Aim of the exercise –
Go to the line holding "Isolate the window" in the entries below and write out exactly every line down to and including the line holding "click(14, 166)".

Data –
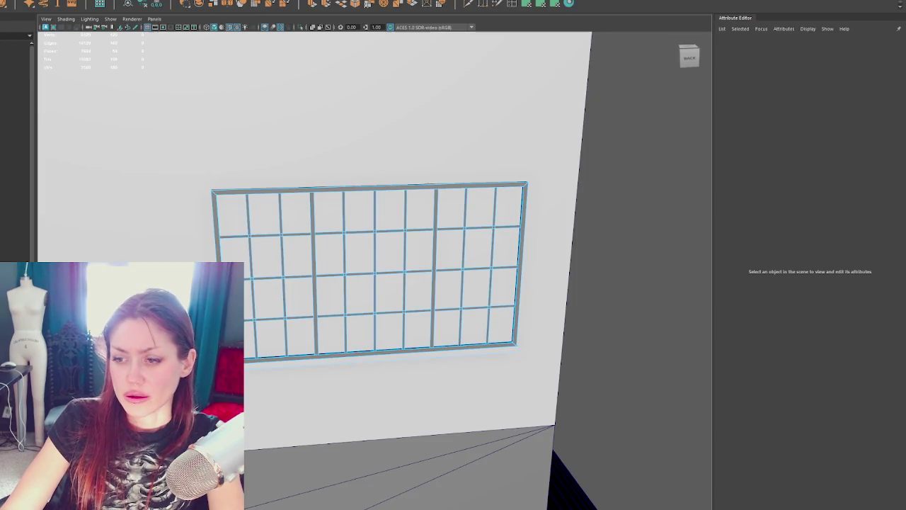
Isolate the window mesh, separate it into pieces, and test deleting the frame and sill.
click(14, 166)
==
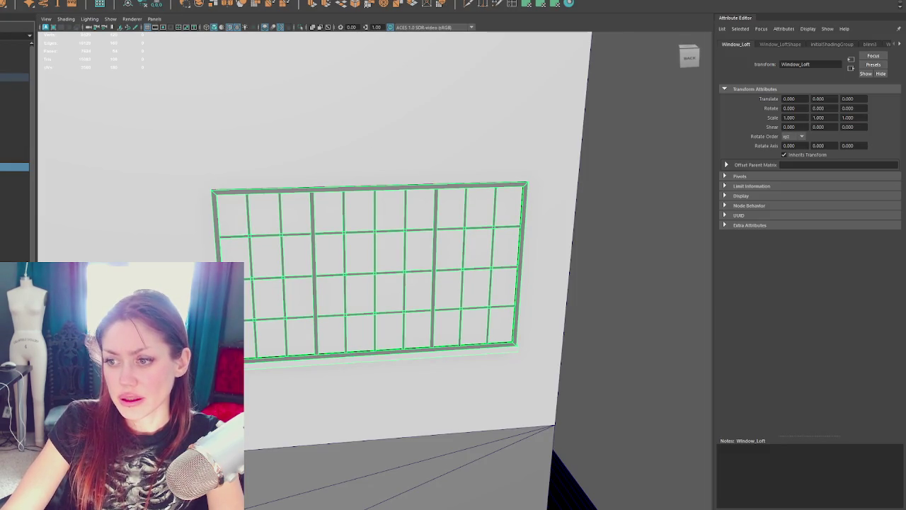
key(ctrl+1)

Response area –
Isolate the window mesh, separate it into pieces, and test deleting the frame and sill.
click(14, 166)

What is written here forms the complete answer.